[HOW TO COMPLETE THIS TASK] Once the line with "According to a two year average, the" is found in the entries below, print it and each following line exactly, stopping after the line with "42.58 | 43.44 |"; print nothing else.

── PROVIDED ENTRIES

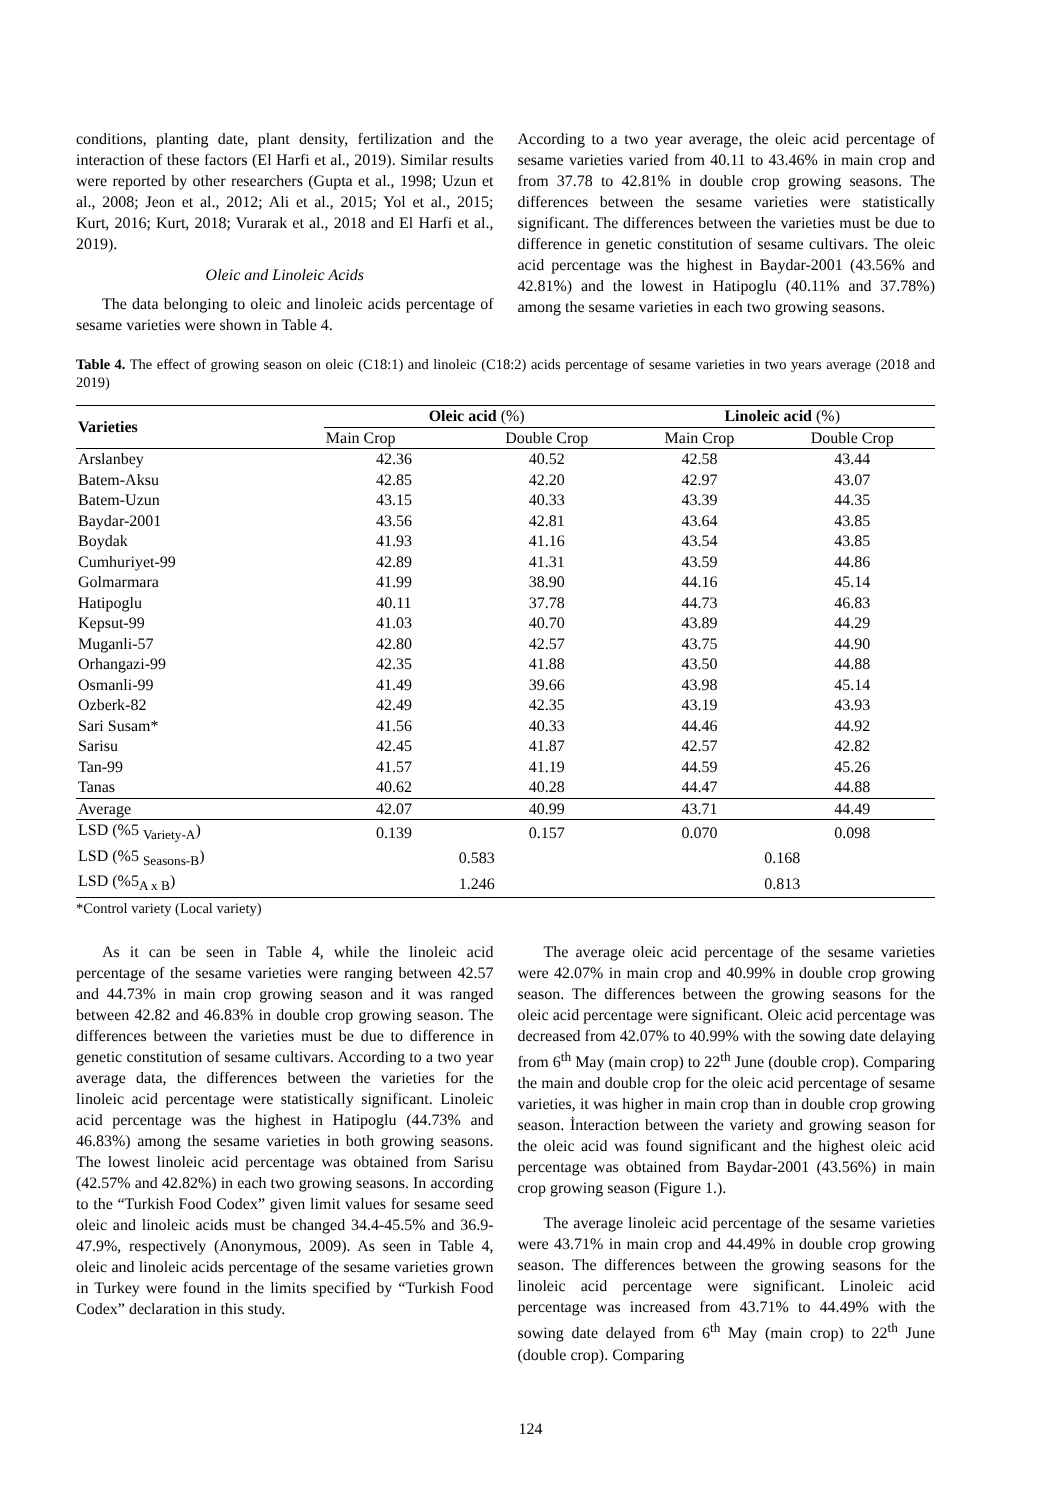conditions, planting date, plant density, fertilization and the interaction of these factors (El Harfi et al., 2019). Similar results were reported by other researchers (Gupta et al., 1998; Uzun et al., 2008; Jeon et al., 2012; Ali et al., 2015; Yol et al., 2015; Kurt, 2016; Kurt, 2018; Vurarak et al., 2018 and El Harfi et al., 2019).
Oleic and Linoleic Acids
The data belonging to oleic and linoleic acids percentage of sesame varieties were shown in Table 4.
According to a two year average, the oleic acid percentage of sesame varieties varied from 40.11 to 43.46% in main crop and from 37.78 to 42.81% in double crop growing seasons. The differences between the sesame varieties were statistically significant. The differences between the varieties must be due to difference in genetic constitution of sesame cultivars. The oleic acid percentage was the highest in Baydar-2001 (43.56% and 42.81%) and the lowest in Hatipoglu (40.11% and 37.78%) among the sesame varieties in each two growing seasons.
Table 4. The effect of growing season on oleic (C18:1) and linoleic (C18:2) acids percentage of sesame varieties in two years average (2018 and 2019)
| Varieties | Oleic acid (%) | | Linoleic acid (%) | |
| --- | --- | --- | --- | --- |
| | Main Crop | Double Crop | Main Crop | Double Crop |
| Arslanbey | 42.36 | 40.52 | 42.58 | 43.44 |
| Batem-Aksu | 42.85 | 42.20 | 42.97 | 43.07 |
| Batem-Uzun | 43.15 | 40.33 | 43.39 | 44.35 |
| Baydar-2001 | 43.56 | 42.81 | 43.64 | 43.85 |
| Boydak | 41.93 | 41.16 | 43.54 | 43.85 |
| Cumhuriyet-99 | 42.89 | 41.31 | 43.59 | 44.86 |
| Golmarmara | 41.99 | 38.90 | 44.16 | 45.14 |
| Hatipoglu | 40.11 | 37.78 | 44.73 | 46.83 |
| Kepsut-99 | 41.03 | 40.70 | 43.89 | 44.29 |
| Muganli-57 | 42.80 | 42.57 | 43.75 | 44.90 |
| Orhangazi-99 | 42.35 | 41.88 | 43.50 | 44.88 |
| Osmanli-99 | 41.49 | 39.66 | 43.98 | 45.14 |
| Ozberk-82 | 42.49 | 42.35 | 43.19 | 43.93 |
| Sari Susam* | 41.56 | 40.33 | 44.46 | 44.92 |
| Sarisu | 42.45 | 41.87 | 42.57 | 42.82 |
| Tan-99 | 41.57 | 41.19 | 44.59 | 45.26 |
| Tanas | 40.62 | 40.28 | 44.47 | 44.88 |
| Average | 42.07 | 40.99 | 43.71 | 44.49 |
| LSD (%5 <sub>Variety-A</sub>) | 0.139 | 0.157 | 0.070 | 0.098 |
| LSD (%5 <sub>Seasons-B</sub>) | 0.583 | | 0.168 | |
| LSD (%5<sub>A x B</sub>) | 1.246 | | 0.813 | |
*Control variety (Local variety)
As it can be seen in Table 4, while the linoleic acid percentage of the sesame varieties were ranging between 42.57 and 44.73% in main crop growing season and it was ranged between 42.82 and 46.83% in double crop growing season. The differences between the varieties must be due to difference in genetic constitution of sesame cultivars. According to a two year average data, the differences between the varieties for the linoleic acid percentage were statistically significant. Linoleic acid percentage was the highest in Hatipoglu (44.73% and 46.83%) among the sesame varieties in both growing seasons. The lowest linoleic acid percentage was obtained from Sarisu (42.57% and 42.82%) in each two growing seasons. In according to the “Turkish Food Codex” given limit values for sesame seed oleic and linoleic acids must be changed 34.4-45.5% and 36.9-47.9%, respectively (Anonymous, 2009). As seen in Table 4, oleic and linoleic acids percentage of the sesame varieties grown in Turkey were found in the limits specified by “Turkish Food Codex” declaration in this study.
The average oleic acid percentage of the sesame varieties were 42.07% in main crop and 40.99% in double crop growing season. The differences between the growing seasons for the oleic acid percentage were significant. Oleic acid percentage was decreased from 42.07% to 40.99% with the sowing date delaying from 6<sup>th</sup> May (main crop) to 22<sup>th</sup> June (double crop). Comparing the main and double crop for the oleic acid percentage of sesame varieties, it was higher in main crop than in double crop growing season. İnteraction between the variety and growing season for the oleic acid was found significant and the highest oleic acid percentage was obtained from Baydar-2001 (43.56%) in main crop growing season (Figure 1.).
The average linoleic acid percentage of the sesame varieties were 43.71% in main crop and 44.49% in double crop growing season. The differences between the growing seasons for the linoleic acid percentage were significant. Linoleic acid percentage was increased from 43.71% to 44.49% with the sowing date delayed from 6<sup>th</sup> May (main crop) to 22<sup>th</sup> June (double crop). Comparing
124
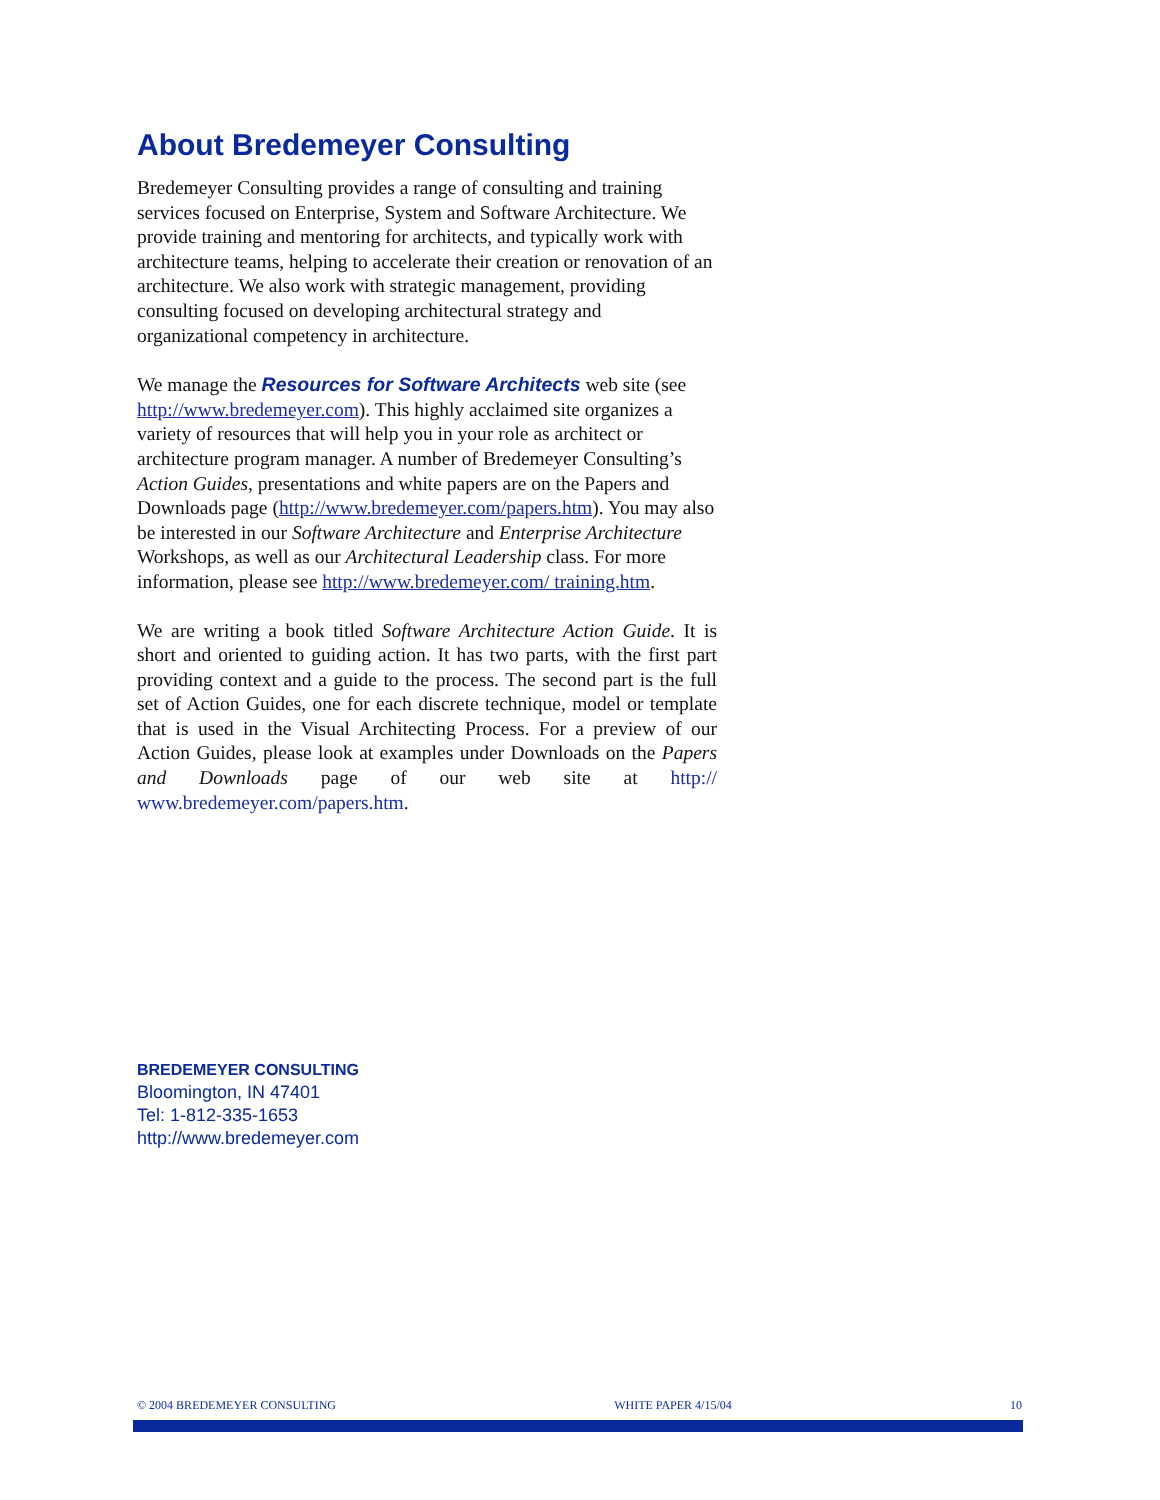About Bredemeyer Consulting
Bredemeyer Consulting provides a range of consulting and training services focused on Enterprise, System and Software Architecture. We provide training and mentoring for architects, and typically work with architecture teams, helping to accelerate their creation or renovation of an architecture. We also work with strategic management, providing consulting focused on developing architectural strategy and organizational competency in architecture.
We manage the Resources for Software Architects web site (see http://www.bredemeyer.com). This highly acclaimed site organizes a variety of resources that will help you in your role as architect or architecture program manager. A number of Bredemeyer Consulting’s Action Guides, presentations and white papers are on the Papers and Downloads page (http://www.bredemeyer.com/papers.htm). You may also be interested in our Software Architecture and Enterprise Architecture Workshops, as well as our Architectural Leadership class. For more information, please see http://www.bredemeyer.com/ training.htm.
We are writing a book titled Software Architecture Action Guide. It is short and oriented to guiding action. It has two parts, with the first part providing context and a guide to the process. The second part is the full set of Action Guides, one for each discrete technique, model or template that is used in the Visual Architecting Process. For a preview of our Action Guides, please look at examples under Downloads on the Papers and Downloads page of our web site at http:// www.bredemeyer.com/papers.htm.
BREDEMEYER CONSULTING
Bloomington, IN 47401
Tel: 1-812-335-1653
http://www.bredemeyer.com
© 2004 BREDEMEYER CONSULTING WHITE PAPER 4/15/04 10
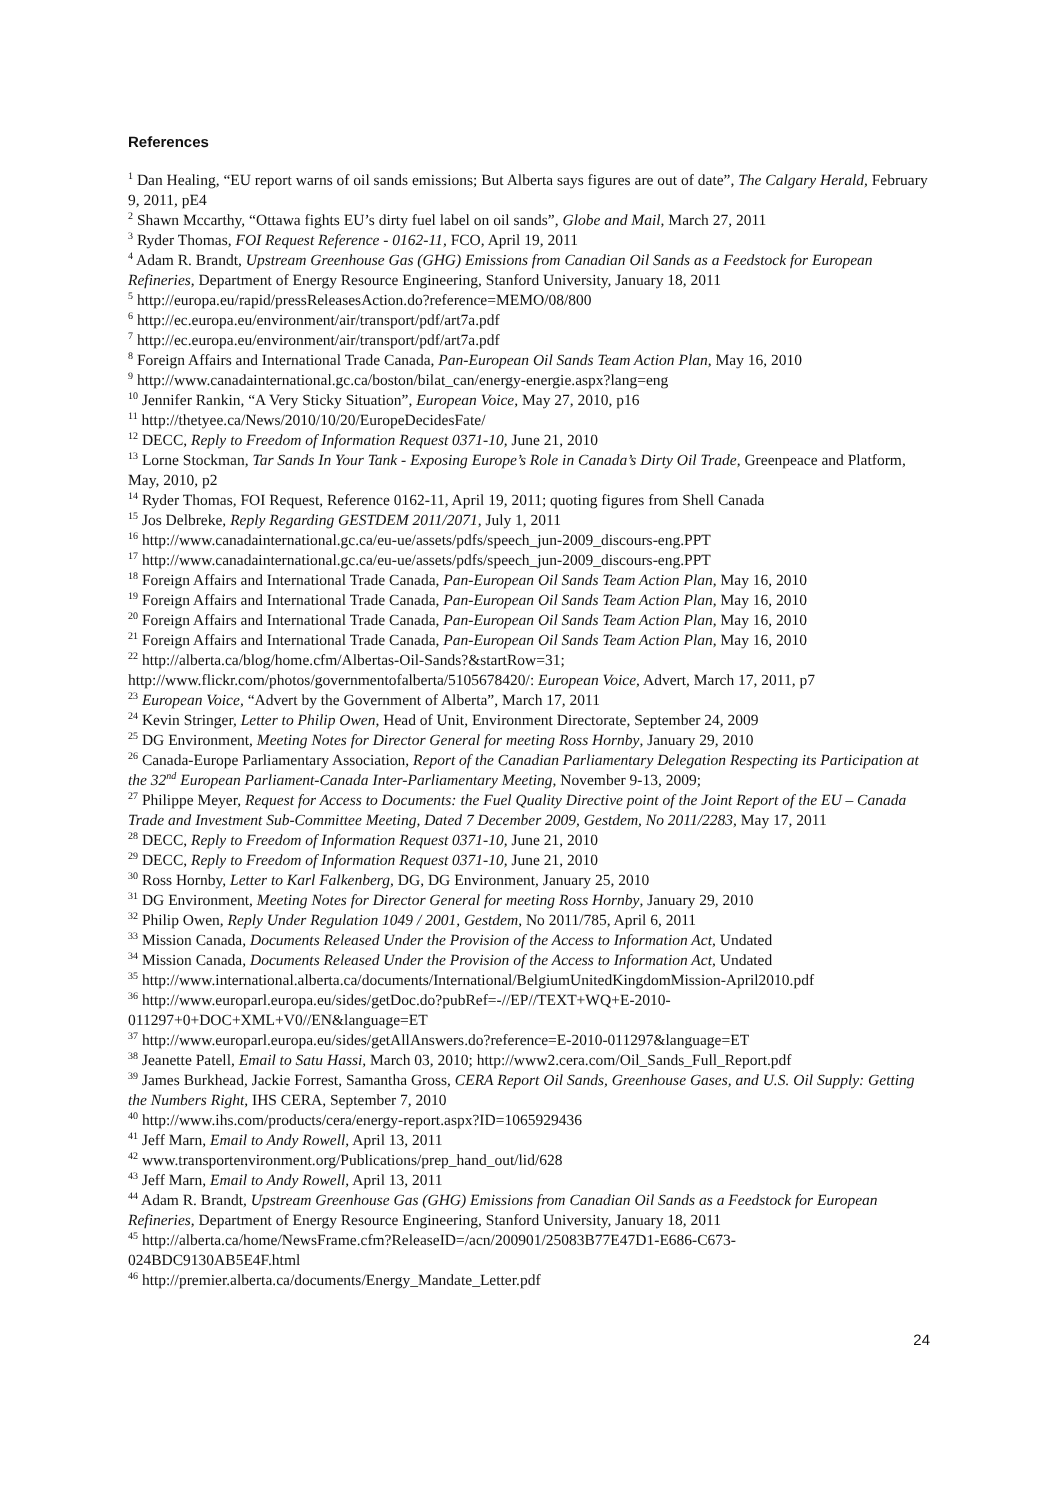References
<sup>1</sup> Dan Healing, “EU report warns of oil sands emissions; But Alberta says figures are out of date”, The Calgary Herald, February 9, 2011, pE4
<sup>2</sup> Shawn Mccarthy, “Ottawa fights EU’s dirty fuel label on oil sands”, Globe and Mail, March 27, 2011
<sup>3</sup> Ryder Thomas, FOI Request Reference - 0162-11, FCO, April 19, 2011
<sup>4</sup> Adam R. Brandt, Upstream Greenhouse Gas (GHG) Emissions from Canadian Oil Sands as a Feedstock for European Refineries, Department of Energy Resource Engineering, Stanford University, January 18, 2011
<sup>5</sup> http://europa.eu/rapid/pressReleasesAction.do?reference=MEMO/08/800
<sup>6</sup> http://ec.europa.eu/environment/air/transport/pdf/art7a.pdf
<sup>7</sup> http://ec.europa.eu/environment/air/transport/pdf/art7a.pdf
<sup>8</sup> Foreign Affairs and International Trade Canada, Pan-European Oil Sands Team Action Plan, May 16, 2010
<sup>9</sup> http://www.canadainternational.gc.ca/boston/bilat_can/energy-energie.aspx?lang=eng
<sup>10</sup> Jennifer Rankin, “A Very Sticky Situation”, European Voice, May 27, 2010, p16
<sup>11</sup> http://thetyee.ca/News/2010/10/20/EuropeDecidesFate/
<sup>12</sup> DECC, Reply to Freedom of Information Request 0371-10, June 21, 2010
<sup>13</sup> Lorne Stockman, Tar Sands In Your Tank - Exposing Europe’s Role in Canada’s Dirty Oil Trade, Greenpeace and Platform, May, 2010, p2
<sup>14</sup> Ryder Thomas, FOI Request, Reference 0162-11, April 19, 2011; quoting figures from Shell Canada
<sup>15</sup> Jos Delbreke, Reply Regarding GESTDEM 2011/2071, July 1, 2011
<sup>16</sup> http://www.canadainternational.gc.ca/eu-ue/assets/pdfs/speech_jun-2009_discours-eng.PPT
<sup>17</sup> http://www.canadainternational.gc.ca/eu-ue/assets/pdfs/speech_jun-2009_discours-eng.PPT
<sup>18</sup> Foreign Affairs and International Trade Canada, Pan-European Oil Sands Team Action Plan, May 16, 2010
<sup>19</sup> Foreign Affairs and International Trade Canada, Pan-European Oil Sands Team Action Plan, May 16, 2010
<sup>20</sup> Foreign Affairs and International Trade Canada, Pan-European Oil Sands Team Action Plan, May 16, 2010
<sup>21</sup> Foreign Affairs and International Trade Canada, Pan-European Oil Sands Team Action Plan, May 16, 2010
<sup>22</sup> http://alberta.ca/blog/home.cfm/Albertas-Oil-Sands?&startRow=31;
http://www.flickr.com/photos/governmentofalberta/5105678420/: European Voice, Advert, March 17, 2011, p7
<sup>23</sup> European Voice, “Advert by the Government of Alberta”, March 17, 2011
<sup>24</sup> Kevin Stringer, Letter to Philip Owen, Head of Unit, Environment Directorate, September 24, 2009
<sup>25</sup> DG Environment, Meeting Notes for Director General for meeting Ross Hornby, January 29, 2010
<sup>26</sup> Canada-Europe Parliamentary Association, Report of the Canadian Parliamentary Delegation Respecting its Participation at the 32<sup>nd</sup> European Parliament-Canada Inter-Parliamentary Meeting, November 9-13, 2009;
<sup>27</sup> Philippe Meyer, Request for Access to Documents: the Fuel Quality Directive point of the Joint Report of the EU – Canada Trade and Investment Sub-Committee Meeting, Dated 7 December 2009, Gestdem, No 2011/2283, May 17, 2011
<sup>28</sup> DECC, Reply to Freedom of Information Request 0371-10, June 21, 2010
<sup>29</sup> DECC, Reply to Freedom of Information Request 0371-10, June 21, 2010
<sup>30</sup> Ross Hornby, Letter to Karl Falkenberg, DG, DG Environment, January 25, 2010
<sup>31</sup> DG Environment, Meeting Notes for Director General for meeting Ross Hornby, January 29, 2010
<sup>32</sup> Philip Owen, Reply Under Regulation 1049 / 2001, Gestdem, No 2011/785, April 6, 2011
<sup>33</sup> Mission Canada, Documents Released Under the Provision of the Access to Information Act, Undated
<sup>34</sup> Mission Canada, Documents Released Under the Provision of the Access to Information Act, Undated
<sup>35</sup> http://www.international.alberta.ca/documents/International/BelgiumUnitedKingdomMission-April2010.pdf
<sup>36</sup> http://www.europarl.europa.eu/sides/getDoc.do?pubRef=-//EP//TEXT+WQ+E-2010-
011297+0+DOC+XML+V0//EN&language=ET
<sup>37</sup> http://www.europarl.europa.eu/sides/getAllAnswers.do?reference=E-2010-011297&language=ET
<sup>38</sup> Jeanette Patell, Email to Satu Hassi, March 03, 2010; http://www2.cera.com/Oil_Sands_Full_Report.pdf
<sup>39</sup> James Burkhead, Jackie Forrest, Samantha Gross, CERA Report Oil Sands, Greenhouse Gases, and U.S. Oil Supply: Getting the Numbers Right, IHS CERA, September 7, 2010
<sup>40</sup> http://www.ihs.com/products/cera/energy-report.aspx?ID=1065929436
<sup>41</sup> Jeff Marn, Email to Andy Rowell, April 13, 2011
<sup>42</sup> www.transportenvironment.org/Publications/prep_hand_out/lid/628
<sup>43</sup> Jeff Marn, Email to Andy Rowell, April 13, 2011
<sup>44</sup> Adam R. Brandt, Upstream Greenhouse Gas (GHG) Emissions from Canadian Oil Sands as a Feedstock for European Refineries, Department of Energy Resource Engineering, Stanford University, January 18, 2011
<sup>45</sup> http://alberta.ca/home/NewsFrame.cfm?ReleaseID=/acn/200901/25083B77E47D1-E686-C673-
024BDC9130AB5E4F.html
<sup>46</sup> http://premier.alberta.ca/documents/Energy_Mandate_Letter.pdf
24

────

[ANSWER SECTION]
According to a two year average, the oleic acid percentage of sesame varieties varied from 40.11 to 43.46% in main crop and from 37.78 to 42.81% in double crop growing seasons. The differences between the sesame varieties were statistically significant. The differences between the varieties must be due to difference in genetic constitution of sesame cultivars. The oleic acid percentage was the highest in Baydar-2001 (43.56% and 42.81%) and the lowest in Hatipoglu (40.11% and 37.78%) among the sesame varieties in each two growing seasons.
Table 4. The effect of growing season on oleic (C18:1) and linoleic (C18:2) acids percentage of sesame varieties in two years average (2018 and 2019)
| Varieties | Oleic acid (%) | | Linoleic acid (%) | |
| --- | --- | --- | --- | --- |
| | Main Crop | Double Crop | Main Crop | Double Crop |
| Arslanbey | 42.36 | 40.52 | 42.58 | 43.44 |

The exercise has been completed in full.